Today was a typical day: carpool pick-up, after school errands, and a trip to the local pizza store for dinner. When we got out of the car, I grabbed two quarters from my wallet for the parking meter. I handed the first quarter to my younger (four-year-old) daughter who promptly told me, “My sister can go first.” “That’s very generous of you,” I beamed and gave her a big hug. The girls love feeding the meters!
When I handed the second quarter to my six-year-old daughter she asked, “Do you have any more of these?” “No,” I replied, not sure what she was getting at. “Oh, OK. In that case I’ll let my sister have this one,” she said as she handed the coin back to me. “That’s so generous!” I exclaimed and gave her a kiss, “but don’t worry, she already has a quarter and she wants you to have the first turn at the meter!” When the girls realized what had just happened they giggled and hugged each other.
Upon seeing this, I was reminded of a very similar story told about two brothers. One was married with kids, the other was single and lived alone. Their houses were right next to each other, and their backyards connected. Every night, each brother would sneak out of his respective home and secretly leave some of his crops on the other’s property. The married brother wanted to help his single brother – he was all alone and had no one else to look out for him. The single brother wanted to help his married brother. He had many mouths to feed, and the single brother wanted to relieve the burden.
After years of carrying out this ritual, one night the two brothers happened to leave their homes at the same exact time and their paths crossed along the way. Each brother saw the other with his handful of crops. When the brothers realized what was going on, they dropped their loads, embraced, and cried on each other’s shoulders.
We’re told, that when Hashem (God) saw this scene play out, He decided to build the Beis HaMikdash (The Holy Temple in Jerusalem) in this exact spot. Now I had heard this story years ago, and I thought I understood it then: the brothers did a mitzvah, it made Hashem happy, so He decided to set up shop there.
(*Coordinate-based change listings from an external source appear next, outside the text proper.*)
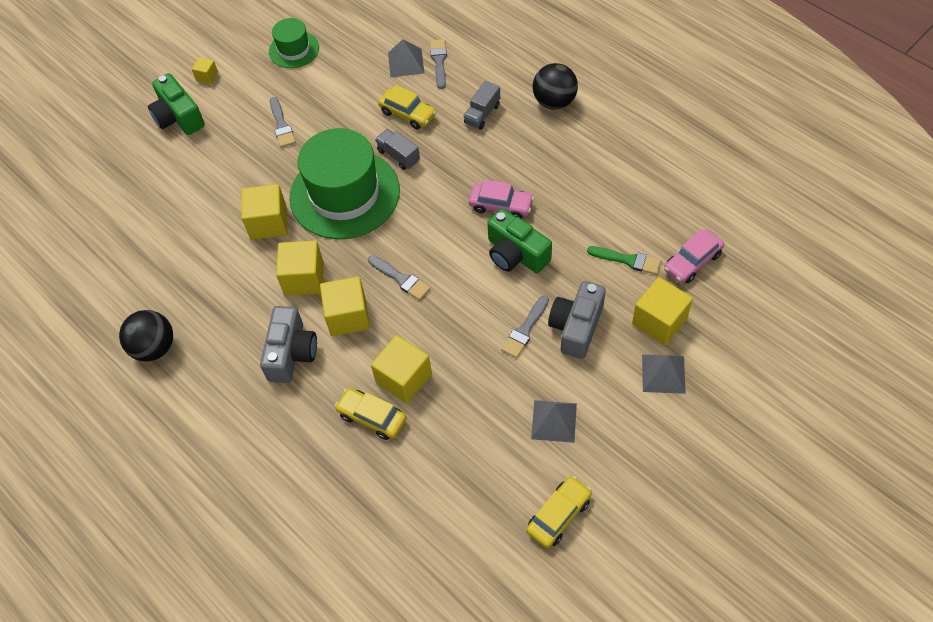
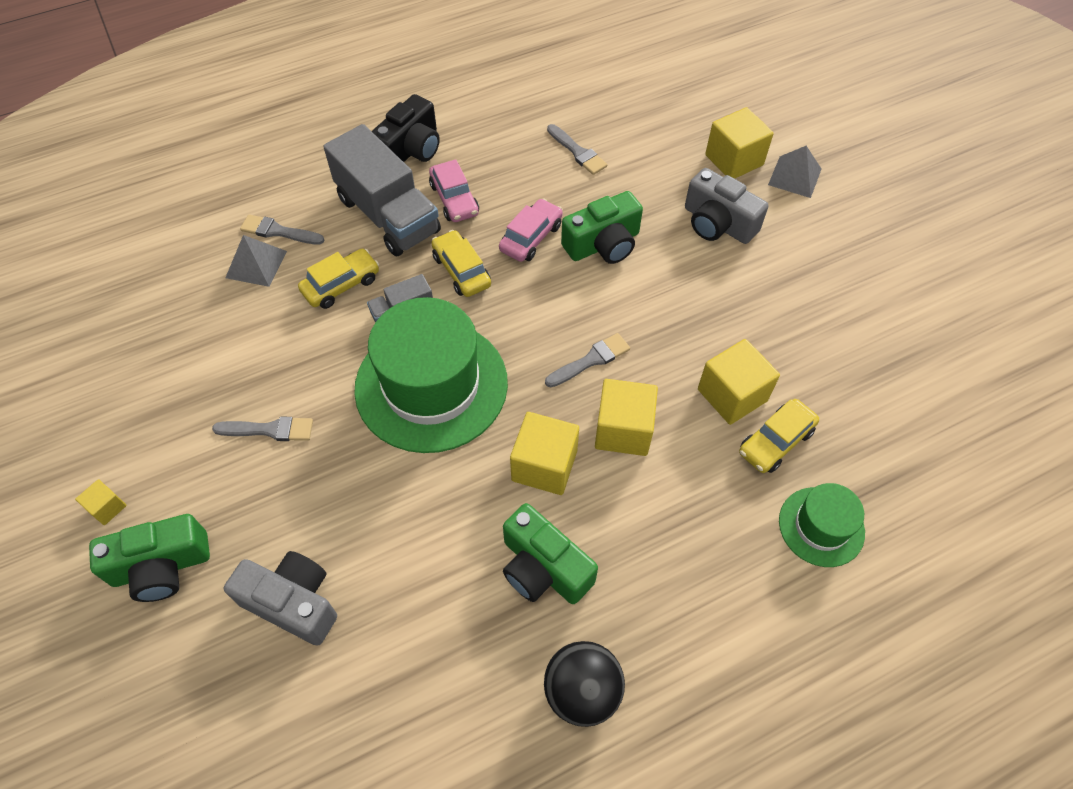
camera: 75 degrees left, 0 degrees up
(229, 302) = (543, 568): none -> green camera
(268, 223) = (432, 486): yellow cube -> none
(291, 353) = (655, 508): grey camera -> grey camera (293, 602)
(294, 49) = (139, 381): green hat -> green hat (821, 526)
(482, 114) = (388, 215): grey truck -> grey truck, size x2.14
(525, 329) = (705, 266): grey brush -> grey brush (577, 152)
(554, 102) = (410, 149): black ball -> black camera
(554, 421) = (825, 276): grey pyramid -> none
(558, 515) = (935, 305): yellow car -> yellow car (461, 271)
(627, 260) = (651, 159): green brush -> none
(692, 262) = (674, 115): pink car -> pink car (454, 199)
Tonight, though, after seeing my daughters’ generosity, I realized that there was a deeper reason as to why the spot was chosen. Although we have a very hard time grasping what it was like to have a Beis HaMikdash, (since it’s been gone for two thousand years) one thing we do understand is that it was built so that Hashem could be close to us.
This evening, when I saw my little girls taking care of each other so nicely, treating each other so kindly, I understood exactly why Hashem chose the spot of the brother’s embrace as His Holy of Holies. When we see our kids behaving in such selfless, ego-free ways, all we want to do is be close to them.
May we make Our Father in Heaven proud with how we treat one another and merit to have this Tisha B’Av be the last one forever.